L’accusé, qui a été inculpé le 18 août d’homosexualité aggravée, aurait eu des “rapports sexuels illégaux” avec un homme de 41 ans, selon l’acte d’accusation. Toutefois, il n’a pas mentionné la raison pour laquelle il a été considéré comme aggravé.

“Étant donné qu’il s’agit d’un crime passible de la Haute Cour, l’accusation a été lue et expliquée à l’accusé devant le tribunal de première instance le 18 et il a été placé en détention provisoire”, a déclaré Jacqueline Okui, porte-parole du bureau du directeur des poursuites publiques.

Mme Okui n’a pas donné d’autres informations sur l’incident.
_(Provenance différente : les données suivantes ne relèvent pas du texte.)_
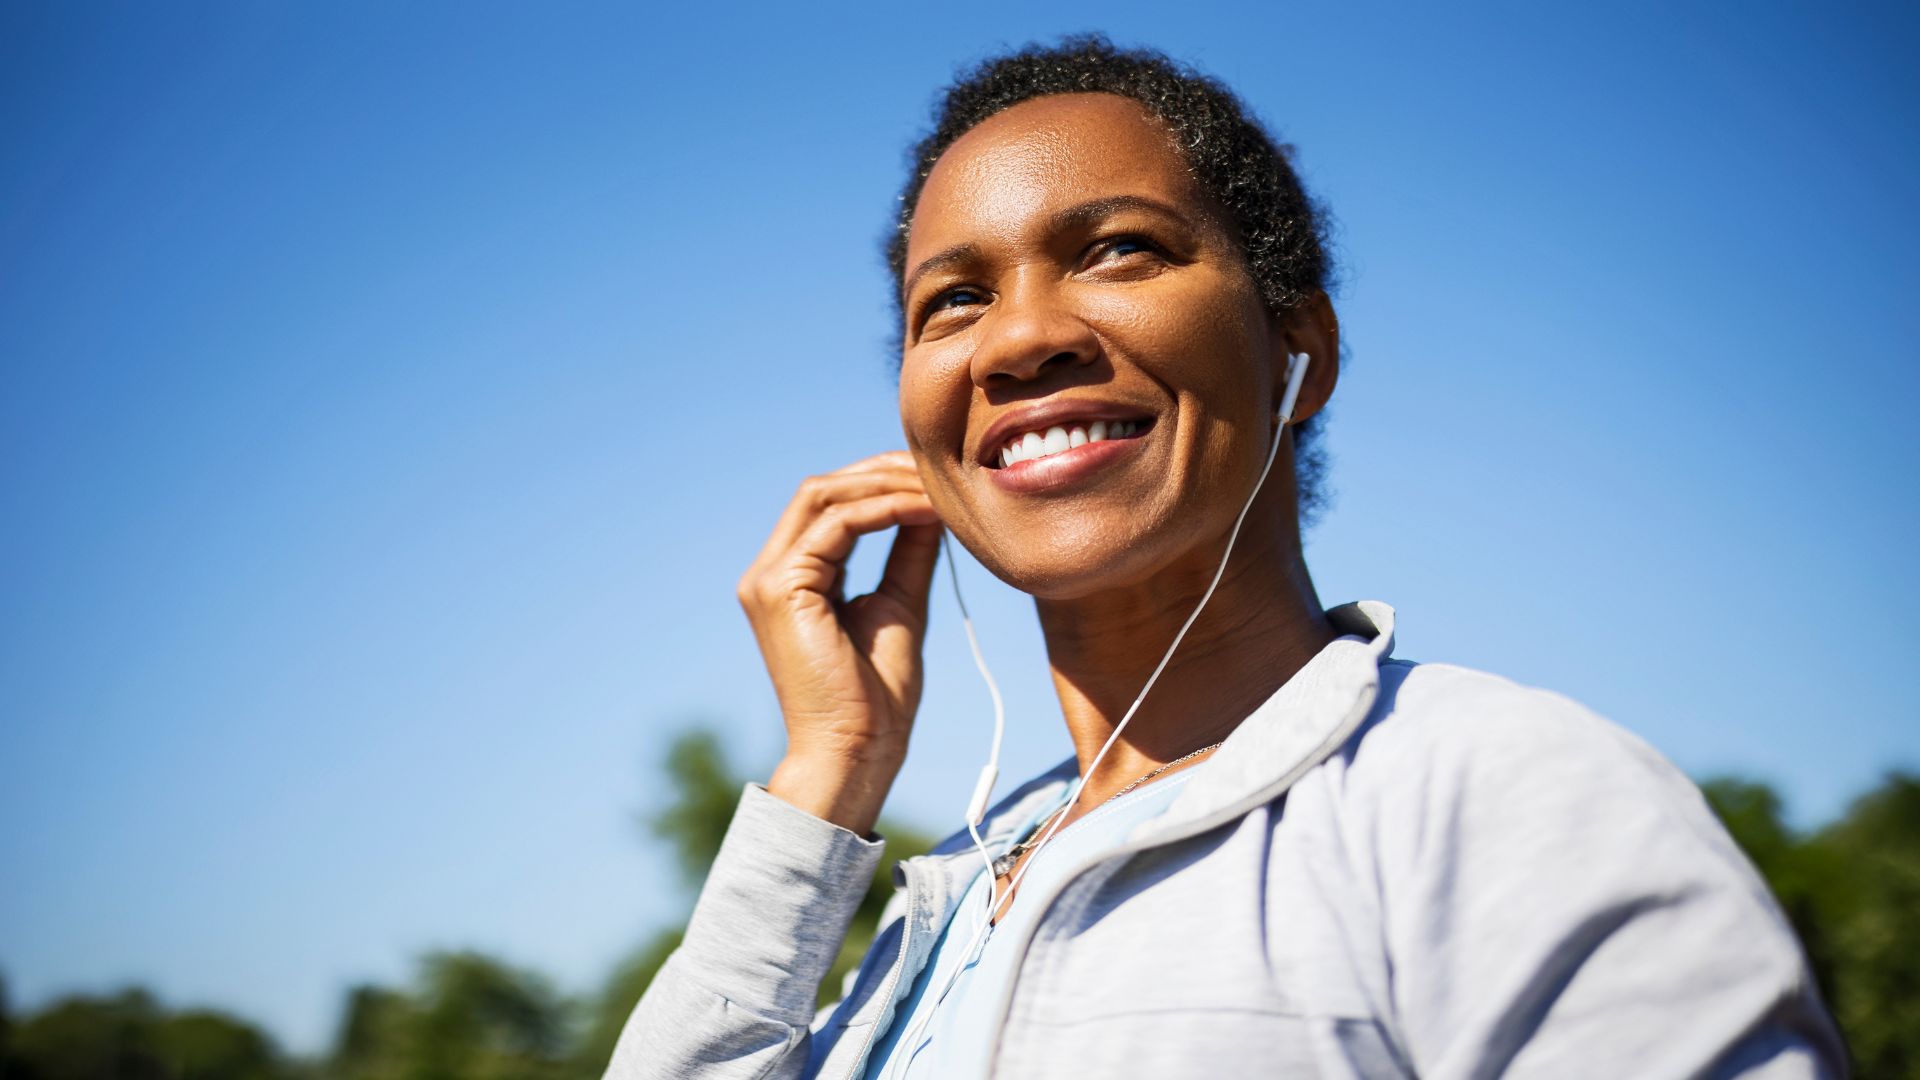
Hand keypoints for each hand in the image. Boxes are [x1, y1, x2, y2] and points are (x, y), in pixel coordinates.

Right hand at [737, 451, 941, 833]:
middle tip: (938, 469)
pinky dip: (886, 509)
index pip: (829, 503)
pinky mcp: (780, 588)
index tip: (935, 478)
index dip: (880, 481)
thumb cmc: (877, 696)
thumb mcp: (900, 603)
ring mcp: (768, 579)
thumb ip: (907, 551)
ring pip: (824, 496)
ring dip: (886, 484)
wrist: (858, 751)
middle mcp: (769, 572)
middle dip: (881, 471)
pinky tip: (927, 511)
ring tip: (938, 487)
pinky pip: (837, 524)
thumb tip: (931, 501)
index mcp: (793, 577)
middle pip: (820, 488)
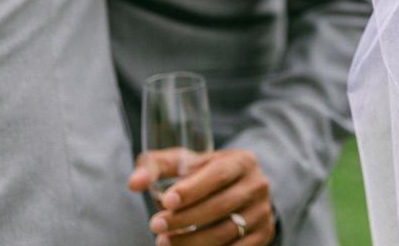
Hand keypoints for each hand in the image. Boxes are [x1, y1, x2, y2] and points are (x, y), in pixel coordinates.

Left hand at [129, 148, 274, 245]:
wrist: (238, 192)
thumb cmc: (205, 176)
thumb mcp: (188, 164)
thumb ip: (159, 166)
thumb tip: (134, 182)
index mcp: (242, 161)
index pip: (218, 175)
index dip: (193, 189)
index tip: (167, 201)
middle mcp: (257, 185)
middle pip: (219, 206)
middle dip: (183, 219)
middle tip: (155, 225)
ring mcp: (262, 213)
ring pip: (225, 233)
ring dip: (190, 242)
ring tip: (164, 242)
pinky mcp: (263, 236)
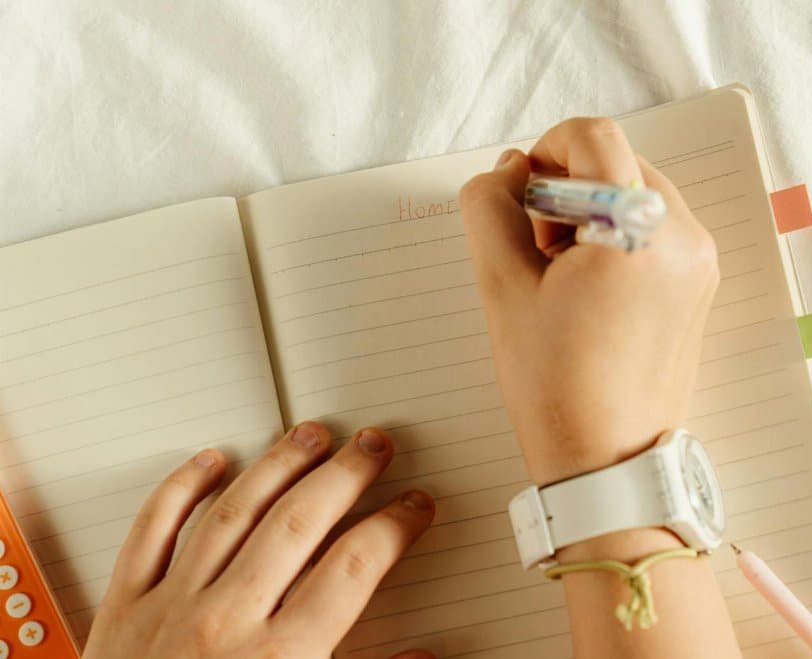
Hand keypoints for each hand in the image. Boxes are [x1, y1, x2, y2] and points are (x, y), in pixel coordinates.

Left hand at [83, 422, 435, 658]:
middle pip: (300, 522)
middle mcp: (228, 623)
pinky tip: (210, 460)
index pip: (355, 565)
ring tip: (312, 435)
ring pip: (234, 512)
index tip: (415, 507)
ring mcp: (172, 608)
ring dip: (279, 465)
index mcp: (284, 658)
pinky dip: (179, 488)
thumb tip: (428, 658)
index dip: (395, 525)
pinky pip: (152, 531)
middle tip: (375, 446)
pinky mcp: (124, 608)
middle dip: (346, 475)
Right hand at [458, 118, 718, 486]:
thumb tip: (508, 172)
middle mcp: (685, 236)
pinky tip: (589, 285)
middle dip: (568, 186)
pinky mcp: (699, 284)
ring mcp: (700, 261)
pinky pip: (656, 228)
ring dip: (592, 210)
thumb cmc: (556, 385)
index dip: (547, 149)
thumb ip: (491, 207)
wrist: (608, 461)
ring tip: (560, 270)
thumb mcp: (502, 287)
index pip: (595, 139)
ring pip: (638, 193)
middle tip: (535, 243)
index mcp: (639, 231)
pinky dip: (618, 235)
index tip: (522, 189)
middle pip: (620, 163)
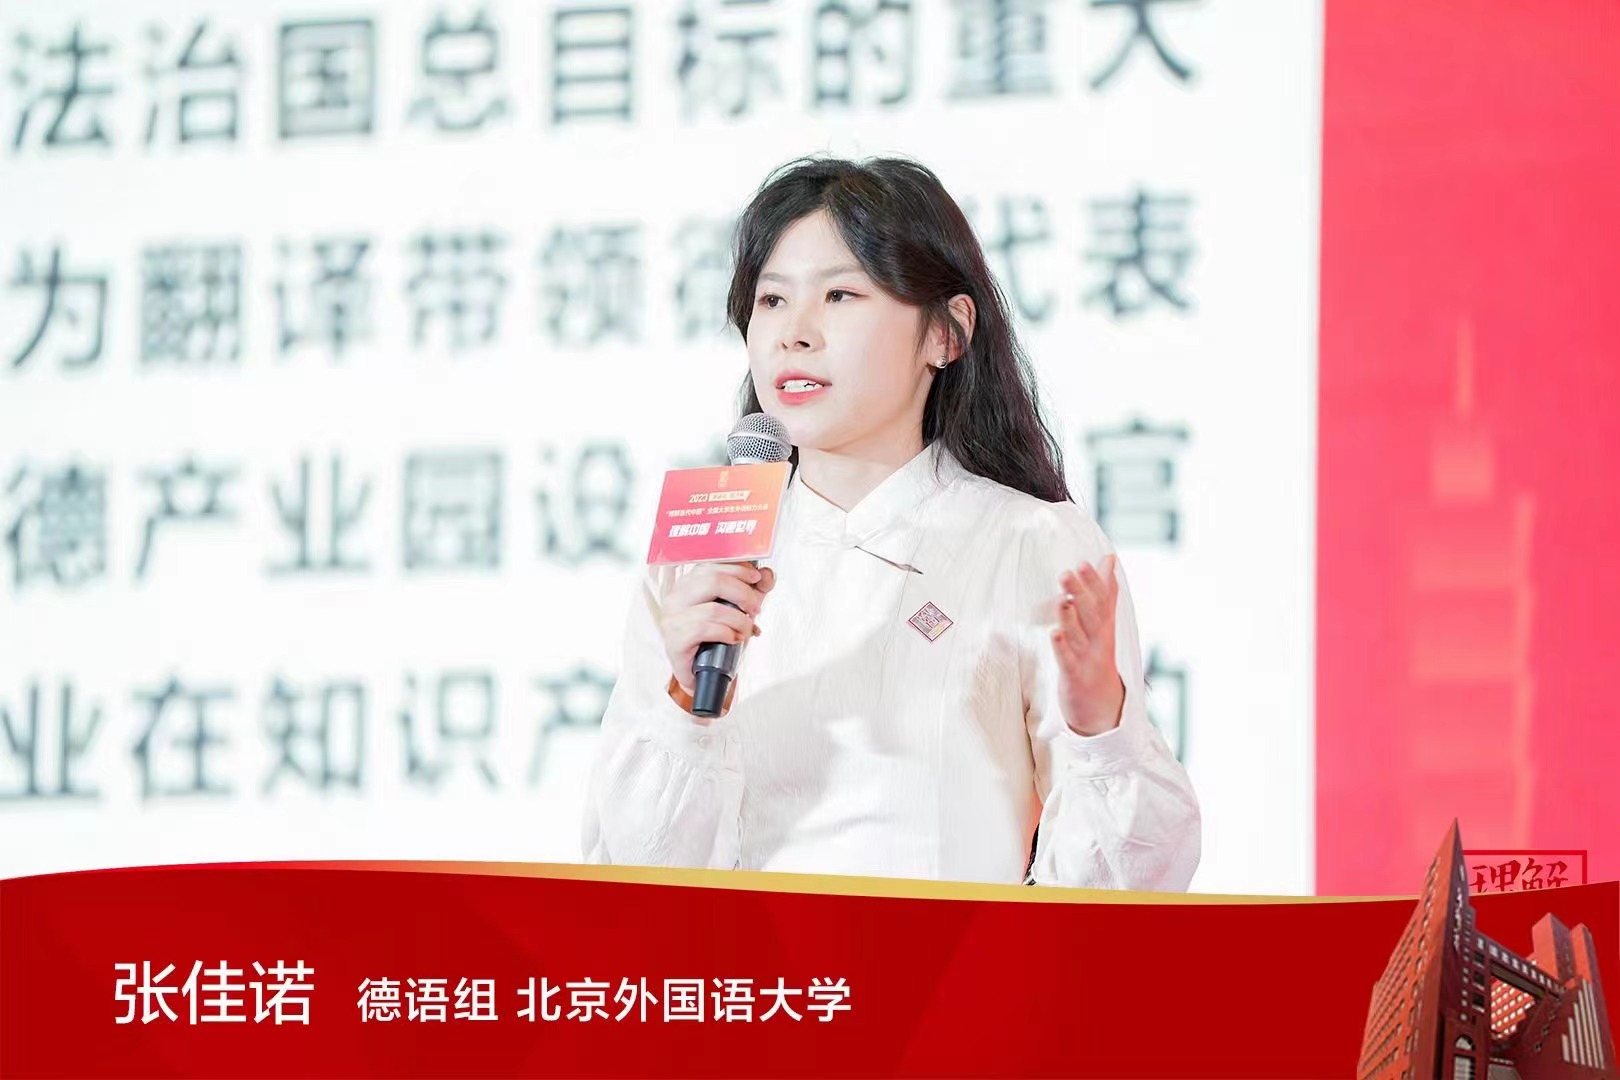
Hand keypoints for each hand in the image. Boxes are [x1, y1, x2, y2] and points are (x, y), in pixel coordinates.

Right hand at [660, 562, 775, 695]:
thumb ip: (753, 590)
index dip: (738, 569)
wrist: (701, 673)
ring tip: (746, 630)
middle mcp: (676, 598)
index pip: (712, 565)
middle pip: (714, 580)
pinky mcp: (674, 641)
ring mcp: (672, 619)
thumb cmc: (716, 638)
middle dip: (743, 594)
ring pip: (713, 609)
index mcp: (688, 585)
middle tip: (756, 608)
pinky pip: (704, 630)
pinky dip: (726, 633)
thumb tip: (767, 574)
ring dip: (739, 620)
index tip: (756, 579)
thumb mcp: (738, 610)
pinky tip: (732, 639)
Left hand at [1049, 554, 1124, 735]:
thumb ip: (1106, 591)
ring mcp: (1088, 659)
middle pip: (1090, 615)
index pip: (1102, 601)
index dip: (1093, 583)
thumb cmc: (1098, 654)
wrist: (1101, 704)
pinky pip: (1068, 661)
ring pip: (1079, 636)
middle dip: (1080, 594)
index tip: (1083, 563)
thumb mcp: (1105, 622)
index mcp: (1105, 626)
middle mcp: (1099, 641)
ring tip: (1062, 599)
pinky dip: (1062, 648)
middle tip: (1066, 573)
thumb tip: (1110, 558)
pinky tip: (1054, 634)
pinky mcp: (1074, 677)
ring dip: (1069, 618)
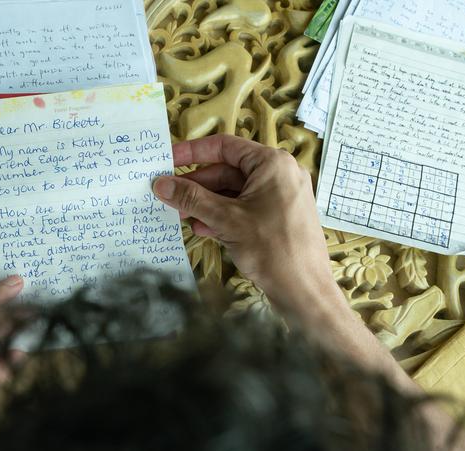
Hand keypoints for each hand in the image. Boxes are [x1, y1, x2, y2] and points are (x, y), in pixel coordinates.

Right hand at [153, 134, 337, 313]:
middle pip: (228, 170)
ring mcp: (281, 196)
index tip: (167, 160)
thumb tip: (160, 183)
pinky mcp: (279, 217)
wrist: (304, 289)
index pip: (224, 146)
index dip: (192, 152)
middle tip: (170, 197)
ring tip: (182, 216)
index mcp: (272, 163)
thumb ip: (192, 198)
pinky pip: (246, 208)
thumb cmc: (271, 247)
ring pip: (235, 192)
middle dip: (198, 186)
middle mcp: (280, 174)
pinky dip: (224, 216)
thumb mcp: (226, 219)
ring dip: (207, 204)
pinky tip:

Elle a déclaré ne pas être au courant d’autres personnes ayant déjà fait l’objet d’accusations d’homosexualité aggravée.

L’avocate de l’accusé, Justine Balya, a déclaré qu’elle pensait que la loi dans son ensemble était illégale. Bien que la loi ait été contestée devant les tribunaux, l’affaire n’a pas encore été entendue par les juges.

Depuis l’adoption de la loi, Justine Balya a affirmé que quatre autres personnes avaient été accusées de l’avoir violée, mais que son client était le premier à faire l’objet d’une action en justice pour homosexualité aggravée.

La peine de mort n’a pas été abolie en Ouganda depuis une vingtaine d’années, mais le président Yoweri Museveni a promis de reprendre les exécutions en 2018 pour enrayer une recrudescence de la criminalité. Il y a trois mois, la loi a été adoptée, suscitant de vives critiques et des menaces de sanctions. En réaction à cette loi, la Banque mondiale a interrompu au début du mois l’octroi de nouveaux financements publics à l’Ouganda.

Certains responsables ougandais ont également été soumis à des restrictions de visa de la part des États-Unis, et le président Joe Biden a demandé une révision de l’aide américaine à l’Ouganda.